Hace unos días el Congreso de la Ciudad de México aprobó una reforma que parece menor, pero que en realidad toca el corazón de cómo entendemos la vida en común. Se modificó la Ley de Vivienda para prohibir a los propietarios negar la renta de casas o departamentos a quienes tengan hijos pequeños o mascotas. Una obviedad, dirían muchos: ¿cómo podría el derecho a habitar depender de si alguien convive con un bebé o con un cachorro? Sin embargo, durante décadas se normalizó la discriminación disfrazada de contrato. El «no se aceptan niños» o el «no se permiten mascotas» son frases habituales, como si la vivienda fuera un club privado con códigos de admisión.

Vale aclarar que la ley se refiere a animales de compañía: aquellos domesticados que forman parte de la vida familiar. No se trata de abrir la puerta a cualquier especie en nombre de la inclusión, sino de reconocer que perros, gatos y otros animales afines son hoy parte del entramado afectivo y cotidiano de millones de hogares urbanos. La norma no promueve la anarquía zoológica, sino la sensatez frente a prejuicios que equiparaban a un hámster con una amenaza.

La discriminación, lo fascistoide, rara vez se presenta con botas y estandartes.

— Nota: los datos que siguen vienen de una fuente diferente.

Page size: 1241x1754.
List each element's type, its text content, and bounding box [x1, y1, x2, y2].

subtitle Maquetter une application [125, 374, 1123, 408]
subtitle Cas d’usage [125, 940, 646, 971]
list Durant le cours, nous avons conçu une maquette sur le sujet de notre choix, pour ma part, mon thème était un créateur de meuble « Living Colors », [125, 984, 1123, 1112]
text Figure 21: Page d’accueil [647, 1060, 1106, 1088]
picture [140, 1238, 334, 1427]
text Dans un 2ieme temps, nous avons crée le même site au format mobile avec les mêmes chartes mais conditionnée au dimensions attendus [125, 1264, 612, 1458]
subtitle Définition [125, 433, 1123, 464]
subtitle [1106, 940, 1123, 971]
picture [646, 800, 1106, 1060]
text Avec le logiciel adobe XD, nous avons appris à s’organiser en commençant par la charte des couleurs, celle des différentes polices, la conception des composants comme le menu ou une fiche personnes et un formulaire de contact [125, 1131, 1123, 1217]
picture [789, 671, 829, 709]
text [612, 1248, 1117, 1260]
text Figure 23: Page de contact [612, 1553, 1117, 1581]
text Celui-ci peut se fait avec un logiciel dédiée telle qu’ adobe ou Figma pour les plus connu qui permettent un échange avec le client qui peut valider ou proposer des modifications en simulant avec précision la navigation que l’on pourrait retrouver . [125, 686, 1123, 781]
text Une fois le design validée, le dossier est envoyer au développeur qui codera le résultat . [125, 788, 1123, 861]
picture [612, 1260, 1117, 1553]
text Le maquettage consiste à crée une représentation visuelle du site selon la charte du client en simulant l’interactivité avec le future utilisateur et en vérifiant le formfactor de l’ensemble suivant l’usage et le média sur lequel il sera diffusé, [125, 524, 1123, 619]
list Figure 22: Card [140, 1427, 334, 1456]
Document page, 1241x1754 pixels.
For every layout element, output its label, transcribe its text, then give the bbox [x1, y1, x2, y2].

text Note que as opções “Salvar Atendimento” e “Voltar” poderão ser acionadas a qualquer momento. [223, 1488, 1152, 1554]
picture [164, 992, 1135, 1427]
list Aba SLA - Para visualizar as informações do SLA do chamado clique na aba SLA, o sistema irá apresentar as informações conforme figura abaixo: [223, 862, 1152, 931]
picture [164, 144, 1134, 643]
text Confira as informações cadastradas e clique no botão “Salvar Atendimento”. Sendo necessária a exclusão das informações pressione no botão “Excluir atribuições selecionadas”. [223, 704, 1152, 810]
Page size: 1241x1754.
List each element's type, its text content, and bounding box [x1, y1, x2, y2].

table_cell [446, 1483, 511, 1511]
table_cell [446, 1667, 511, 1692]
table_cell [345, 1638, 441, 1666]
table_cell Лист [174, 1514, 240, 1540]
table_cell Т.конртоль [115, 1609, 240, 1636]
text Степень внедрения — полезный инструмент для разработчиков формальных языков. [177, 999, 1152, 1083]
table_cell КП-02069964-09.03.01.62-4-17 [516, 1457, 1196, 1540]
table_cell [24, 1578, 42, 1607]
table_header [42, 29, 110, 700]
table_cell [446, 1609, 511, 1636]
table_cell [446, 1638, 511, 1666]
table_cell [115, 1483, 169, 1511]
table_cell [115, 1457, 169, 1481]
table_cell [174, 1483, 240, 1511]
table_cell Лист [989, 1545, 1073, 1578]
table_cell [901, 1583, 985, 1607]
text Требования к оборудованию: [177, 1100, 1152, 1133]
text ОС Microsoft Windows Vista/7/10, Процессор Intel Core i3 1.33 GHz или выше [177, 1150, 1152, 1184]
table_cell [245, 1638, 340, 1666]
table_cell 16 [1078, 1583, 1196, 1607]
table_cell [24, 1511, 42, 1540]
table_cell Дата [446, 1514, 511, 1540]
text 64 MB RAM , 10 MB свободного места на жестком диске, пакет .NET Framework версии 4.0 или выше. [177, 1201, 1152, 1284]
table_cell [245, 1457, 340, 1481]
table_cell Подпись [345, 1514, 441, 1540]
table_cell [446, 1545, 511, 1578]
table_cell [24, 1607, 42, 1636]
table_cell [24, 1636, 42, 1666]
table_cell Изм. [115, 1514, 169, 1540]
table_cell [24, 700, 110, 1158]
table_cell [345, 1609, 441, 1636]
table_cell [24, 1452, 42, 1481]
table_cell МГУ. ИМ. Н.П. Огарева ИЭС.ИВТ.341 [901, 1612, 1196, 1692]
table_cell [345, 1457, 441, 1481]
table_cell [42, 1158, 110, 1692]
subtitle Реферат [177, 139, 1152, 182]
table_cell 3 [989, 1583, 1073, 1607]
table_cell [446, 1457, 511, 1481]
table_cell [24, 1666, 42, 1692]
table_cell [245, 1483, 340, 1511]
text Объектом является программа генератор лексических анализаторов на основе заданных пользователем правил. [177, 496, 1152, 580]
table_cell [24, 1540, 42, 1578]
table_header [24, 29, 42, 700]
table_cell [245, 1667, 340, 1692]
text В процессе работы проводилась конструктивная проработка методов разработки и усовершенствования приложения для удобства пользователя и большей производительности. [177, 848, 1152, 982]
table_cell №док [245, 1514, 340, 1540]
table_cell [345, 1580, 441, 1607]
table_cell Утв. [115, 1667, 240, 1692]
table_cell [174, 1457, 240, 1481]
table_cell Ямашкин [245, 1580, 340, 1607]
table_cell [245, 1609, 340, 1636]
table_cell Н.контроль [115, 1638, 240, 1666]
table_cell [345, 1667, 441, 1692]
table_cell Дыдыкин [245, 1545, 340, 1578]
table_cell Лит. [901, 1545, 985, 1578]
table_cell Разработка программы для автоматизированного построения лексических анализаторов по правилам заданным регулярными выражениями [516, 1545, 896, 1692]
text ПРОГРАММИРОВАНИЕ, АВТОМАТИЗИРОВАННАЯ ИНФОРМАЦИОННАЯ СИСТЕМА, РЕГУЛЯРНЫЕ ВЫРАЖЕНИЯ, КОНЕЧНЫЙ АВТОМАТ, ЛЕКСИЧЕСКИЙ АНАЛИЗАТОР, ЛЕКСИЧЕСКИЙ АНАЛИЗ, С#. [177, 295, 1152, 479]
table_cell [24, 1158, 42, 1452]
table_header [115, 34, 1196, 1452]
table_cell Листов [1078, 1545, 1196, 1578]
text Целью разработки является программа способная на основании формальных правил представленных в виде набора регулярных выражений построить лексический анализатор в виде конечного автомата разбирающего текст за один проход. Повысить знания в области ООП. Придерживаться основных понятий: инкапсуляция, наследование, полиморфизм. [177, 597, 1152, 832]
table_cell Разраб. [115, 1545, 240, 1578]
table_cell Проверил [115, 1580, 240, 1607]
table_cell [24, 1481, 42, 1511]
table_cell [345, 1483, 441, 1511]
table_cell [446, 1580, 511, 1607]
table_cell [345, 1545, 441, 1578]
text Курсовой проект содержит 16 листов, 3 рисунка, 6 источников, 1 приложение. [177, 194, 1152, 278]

Empieza con vetos pequeños y termina con actitudes radicales: en la forma en que se discrimina al tatuado en un club deportivo, en la desconfianza hacia quien proviene de una ciudad estigmatizada. Son microfascismos que revelan un impulso común: controlar la diversidad para garantizar la homogeneidad. Así se comienza siempre, con exclusiones pequeñas, hasta que un día la exclusión se vuelve principio.

La inseguridad ha hecho que muchos vivamos amurallados, una regresión medieval que poco favorece la construcción de ciudad. La puerta de una vivienda es una frontera simbólica. Decide quién entra y quién queda fuera. Y esa puerta, más que de madera o metal, también está hecha de prejuicios. Cuando alguien pone un candado a la vida con las infancias o con animales, no protege sus paredes: niega la posibilidad de convivencia urbana en toda su pluralidad. Una ciudad que impide la entrada a lo que suena, huele o late distinto es una ciudad que renuncia a ser ciudad.

Las infancias y los perros comparten una condición simbólica: ambos son vistos como «otros incómodos». Las primeras porque lloran, juegan, corren; los segundos porque ladran, ensucian, marcan. Para algunos arrendadores y desarrolladores, ambos encarnan lo indomesticado, lo que rompe la fantasía de un inquilino «limpio, silencioso, obediente». Pero ¿qué clase de urbe queremos? ¿Una higienizada al extremo, donde nada interrumpa el silencio, o una viva y plural, donde los sonidos y presencias nos recuerden que habitamos con otros? La obsesión por lo pulcro y lo controlable elimina todo lo que no cabe en su molde.

No se trata de resignarnos a que todo lo que incomode deba aceptarse con mansedumbre. La convivencia exige límites y reglamentos, pero dentro de lo razonable, y ahí aparece la paradoja: lo razonable siempre será hijo de la subjetividad. Un perro que ensucia la calle no es problema del perro, sino de un dueño que evade su responsabilidad. Una ciudadanía madura no confunde derechos con impunidad: reconoce las transgresiones, corrige y asume que la libertad de habitar juntos solo funciona si se equilibra con la obligación de respetar a los demás.

Habitar la ciudad es aceptar la diferencia. Vivir en un edificio es saber que habrá un bebé que llora en la madrugada, un perro que ladra cuando suena el timbre, un vecino que toca la guitarra. Es el precio -y el regalo- de compartir espacio con otros. Quien quiere una ciudad sin esas interrupciones, en realidad no quiere una ciudad.

Es de celebrar que el Congreso de la Ciudad de México haya reconocido que la vivienda no puede ser un filtro moral ni estético. Porque si aceptamos que se discrimine a alguien por tener un perro, mañana aceptaremos que se discrimine por tatuajes, religión, acento, orientación sexual o por el simple hecho de «no dar buena espina». La pendiente es clara: una exclusión permite la siguiente, y así hasta que el tejido social se rompe en guetos de lo idéntico. La historia lo ha mostrado: el autoritarismo, el fascismo, laten en gestos mínimos que se vuelven costumbre.